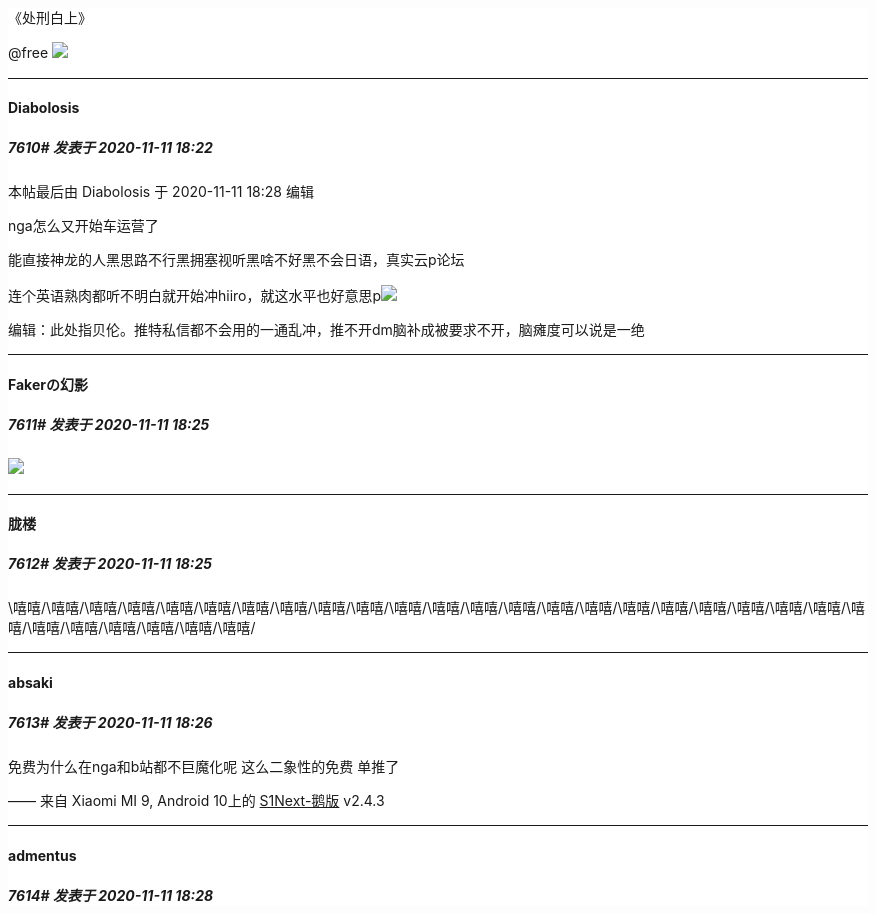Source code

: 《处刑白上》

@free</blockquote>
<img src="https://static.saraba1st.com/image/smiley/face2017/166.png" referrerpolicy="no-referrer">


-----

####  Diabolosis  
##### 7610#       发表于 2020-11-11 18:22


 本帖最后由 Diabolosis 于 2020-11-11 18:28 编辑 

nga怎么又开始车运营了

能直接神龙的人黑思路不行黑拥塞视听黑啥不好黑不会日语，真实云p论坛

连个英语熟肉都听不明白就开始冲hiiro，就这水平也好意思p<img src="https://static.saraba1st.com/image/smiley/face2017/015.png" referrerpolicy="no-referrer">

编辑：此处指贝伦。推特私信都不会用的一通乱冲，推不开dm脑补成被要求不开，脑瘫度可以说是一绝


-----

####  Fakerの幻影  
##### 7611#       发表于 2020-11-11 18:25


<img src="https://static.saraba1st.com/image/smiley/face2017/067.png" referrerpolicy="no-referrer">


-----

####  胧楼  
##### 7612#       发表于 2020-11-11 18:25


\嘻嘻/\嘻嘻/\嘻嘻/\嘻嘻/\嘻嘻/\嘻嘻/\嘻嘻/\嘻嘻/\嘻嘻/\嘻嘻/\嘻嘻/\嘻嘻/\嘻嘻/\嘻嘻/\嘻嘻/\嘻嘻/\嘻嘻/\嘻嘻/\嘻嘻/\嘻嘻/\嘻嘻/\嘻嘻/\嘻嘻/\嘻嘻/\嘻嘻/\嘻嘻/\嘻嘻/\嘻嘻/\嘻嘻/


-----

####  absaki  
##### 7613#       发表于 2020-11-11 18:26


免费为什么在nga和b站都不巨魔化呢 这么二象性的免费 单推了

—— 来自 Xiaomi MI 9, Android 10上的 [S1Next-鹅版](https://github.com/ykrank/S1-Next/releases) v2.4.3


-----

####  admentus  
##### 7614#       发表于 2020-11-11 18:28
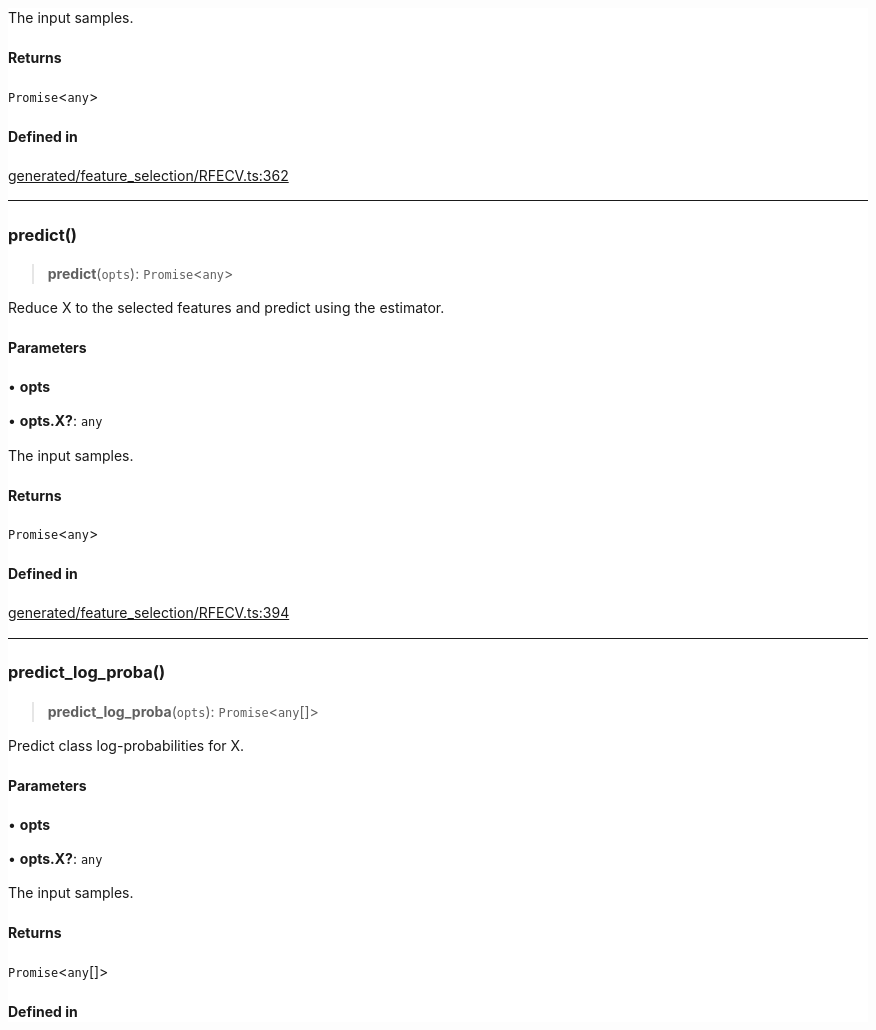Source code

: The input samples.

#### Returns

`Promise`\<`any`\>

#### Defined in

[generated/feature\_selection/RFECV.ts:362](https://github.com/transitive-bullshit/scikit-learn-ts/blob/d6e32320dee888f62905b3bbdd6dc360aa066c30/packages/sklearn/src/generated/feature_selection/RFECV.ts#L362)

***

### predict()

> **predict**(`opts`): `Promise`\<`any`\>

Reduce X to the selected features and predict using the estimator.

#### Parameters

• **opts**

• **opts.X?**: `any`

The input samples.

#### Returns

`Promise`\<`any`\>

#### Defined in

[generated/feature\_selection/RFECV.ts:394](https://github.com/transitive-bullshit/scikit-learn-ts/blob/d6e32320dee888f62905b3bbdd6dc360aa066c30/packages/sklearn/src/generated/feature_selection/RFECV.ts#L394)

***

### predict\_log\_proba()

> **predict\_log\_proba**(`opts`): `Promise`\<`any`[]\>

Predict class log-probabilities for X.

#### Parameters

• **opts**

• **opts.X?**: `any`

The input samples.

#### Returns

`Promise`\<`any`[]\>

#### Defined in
···
WORK ORDER: Rewrite the source text of all the rows with every "input samples" changed to "input data" and nothing else altered. Leave the pictures out of your answer.

SOLUTION TO THIS EXERCISE:
Source code

: 《处刑白上》

@free</blockquote>
<img src="https://static.saraba1st.com/image/smiley/face2017/166.png" referrerpolicy="no-referrer">


-----

####  Diabolosis  
##### 7610#       发表于 2020-11-11 18:22


 本帖最后由 Diabolosis 于 2020-11-11 18:28 编辑 

nga怎么又开始车运营了

能直接神龙的人黑思路不行黑拥塞视听黑啥不好黑不会日语，真实云p论坛

连个英语熟肉都听不明白就开始冲hiiro，就这水平也好意思p<img src="https://static.saraba1st.com/image/smiley/face2017/015.png" referrerpolicy="no-referrer">

编辑：此处指贝伦。推特私信都不会用的一通乱冲，推不开dm脑补成被要求不开，脑瘫度可以说是一绝


-----

####  Fakerの幻影  
##### 7611#       发表于 2020-11-11 18:25


<img src="https://static.saraba1st.com/image/smiley/face2017/067.png" referrerpolicy="no-referrer">


-----

####  胧楼  
##### 7612#       发表于 2020-11-11 18:25


\嘻嘻/\嘻嘻/\嘻嘻/\嘻嘻/\嘻嘻/\嘻嘻/\嘻嘻/\嘻嘻/\嘻嘻/\嘻嘻/\嘻嘻/\嘻嘻/\嘻嘻/\嘻嘻/\嘻嘻/\嘻嘻/\嘻嘻/\嘻嘻/\嘻嘻/\嘻嘻/\嘻嘻/\嘻嘻/\嘻嘻/\嘻嘻/\嘻嘻/\嘻嘻/\嘻嘻/\嘻嘻/\嘻嘻/


-----

####  absaki  
##### 7613#       发表于 2020-11-11 18:26


免费为什么在nga和b站都不巨魔化呢 这么二象性的免费 单推了

—— 来自 Xiaomi MI 9, Android 10上的 [S1Next-鹅版](https://github.com/ykrank/S1-Next/releases) v2.4.3


-----

####  admentus  
##### 7614#       发表于 2020-11-11 18:28
Source code

: The input data.

#### Returns

`Promise`\<`any`\>

#### Defined in

[generated/feature\_selection/RFECV.ts:362](https://github.com/transitive-bullshit/scikit-learn-ts/blob/d6e32320dee888f62905b3bbdd6dc360aa066c30/packages/sklearn/src/generated/feature_selection/RFECV.ts#L362)

***

### predict()

> **predict**(`opts`): `Promise`\<`any`\>

Reduce X to the selected features and predict using the estimator.

#### Parameters

• **opts**

• **opts.X?**: `any`

The input data.

#### Returns

`Promise`\<`any`\>

#### Defined in

[generated/feature\_selection/RFECV.ts:394](https://github.com/transitive-bullshit/scikit-learn-ts/blob/d6e32320dee888f62905b3bbdd6dc360aa066c30/packages/sklearn/src/generated/feature_selection/RFECV.ts#L394)

***

### predict\_log\_proba()

> **predict\_log\_proba**(`opts`): `Promise`\<`any`[]\>

Predict class log-probabilities for X.

#### Parameters

• **opts**

• **opts.X?**: `any`

The input data.

#### Returns

`Promise`\<`any`[]\>

#### Defined in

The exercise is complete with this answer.